ACTIVITY:
Beginning at the first line of the material, output each line exactly until you reach and include the line containing "ring mcp: (802, 872)". Leave every picture out.

INFORMATION SUPPLIED:
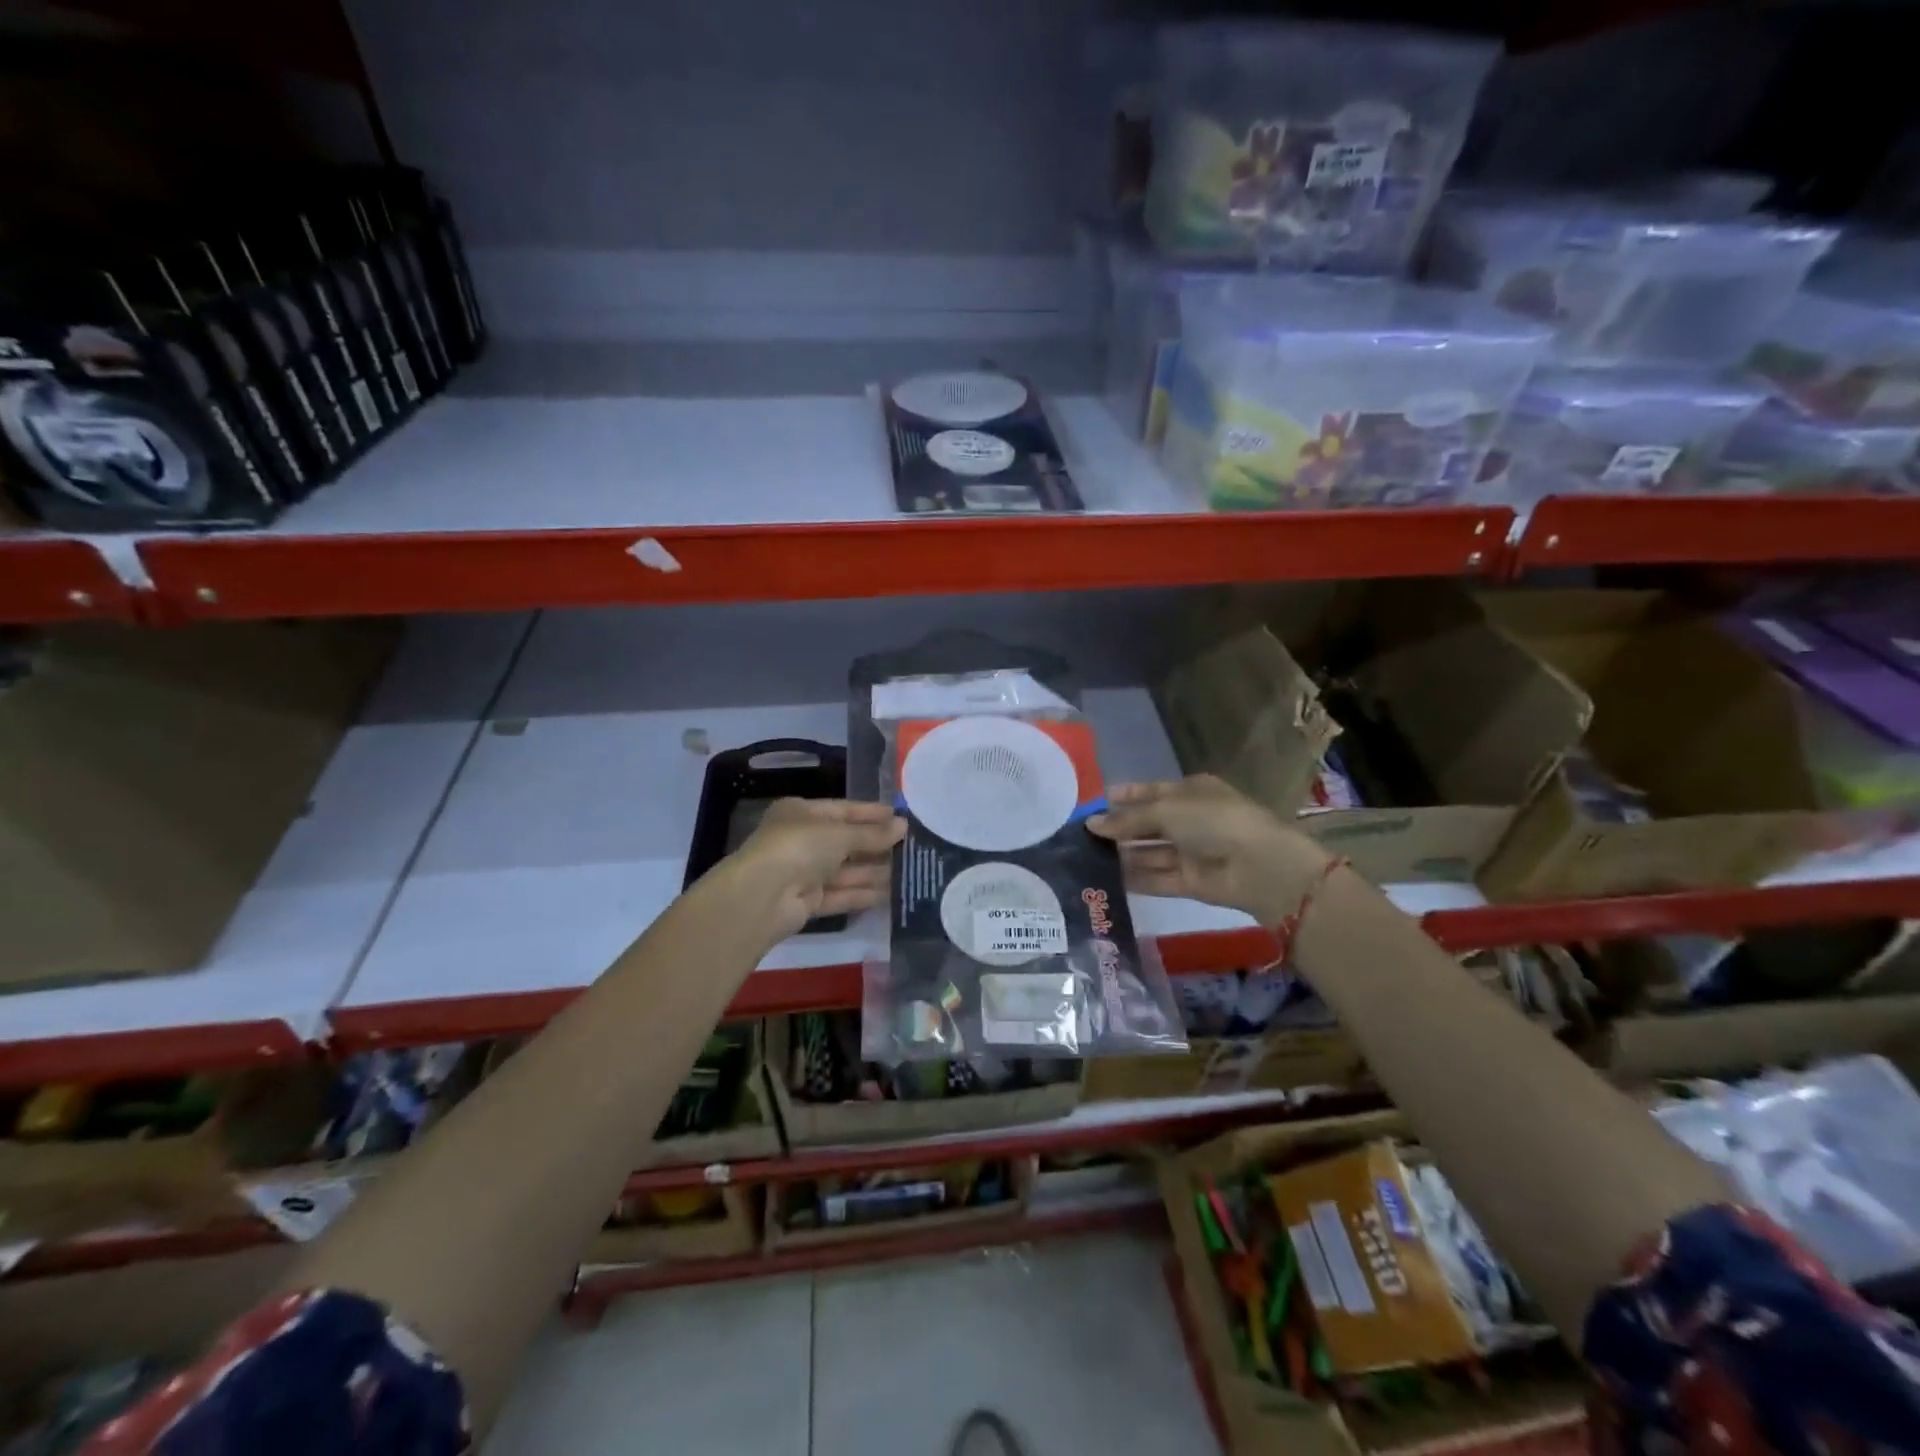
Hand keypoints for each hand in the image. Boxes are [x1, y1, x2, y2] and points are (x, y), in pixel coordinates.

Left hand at [727, 799, 904, 941]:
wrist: (762, 896)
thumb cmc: (799, 847)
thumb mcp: (840, 833)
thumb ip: (872, 833)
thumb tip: (903, 825)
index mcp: (801, 813)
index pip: (842, 809)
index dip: (871, 813)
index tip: (901, 817)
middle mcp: (800, 840)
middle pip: (845, 841)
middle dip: (875, 845)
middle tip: (911, 846)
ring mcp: (802, 872)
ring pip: (844, 870)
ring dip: (872, 871)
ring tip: (907, 871)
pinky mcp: (806, 901)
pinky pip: (839, 894)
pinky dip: (860, 893)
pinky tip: (888, 894)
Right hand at [1088, 775, 1330, 922]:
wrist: (1259, 866)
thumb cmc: (1213, 821)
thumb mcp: (1166, 810)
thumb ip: (1128, 819)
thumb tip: (1091, 823)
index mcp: (1191, 792)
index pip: (1152, 792)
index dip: (1125, 796)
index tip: (1096, 803)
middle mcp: (1191, 820)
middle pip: (1148, 824)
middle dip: (1119, 829)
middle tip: (1081, 836)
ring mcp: (1192, 852)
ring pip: (1150, 853)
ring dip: (1123, 855)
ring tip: (1085, 859)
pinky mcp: (1190, 882)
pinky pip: (1157, 878)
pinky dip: (1135, 879)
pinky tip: (1105, 880)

SOLUTION TO THIS PROBLEM:
Hand keypoints for each hand in the image. Boxes are [x1, y1, x2, y2] and points are (x, y), in pixel coordinates.

Left hand at [727, 799, 904, 941]:
wrist: (762, 896)
thumb cmc: (799, 847)
thumb mcp: (840, 833)
thumb ip: (872, 833)
thumb tip: (903, 825)
index mcp: (801, 813)
index pip: (842, 809)
index dip: (871, 813)
index tip: (901, 817)
middle mcp: (800, 840)
middle pip: (845, 841)
middle dip: (875, 845)
middle tip: (911, 846)
ring mcp: (802, 872)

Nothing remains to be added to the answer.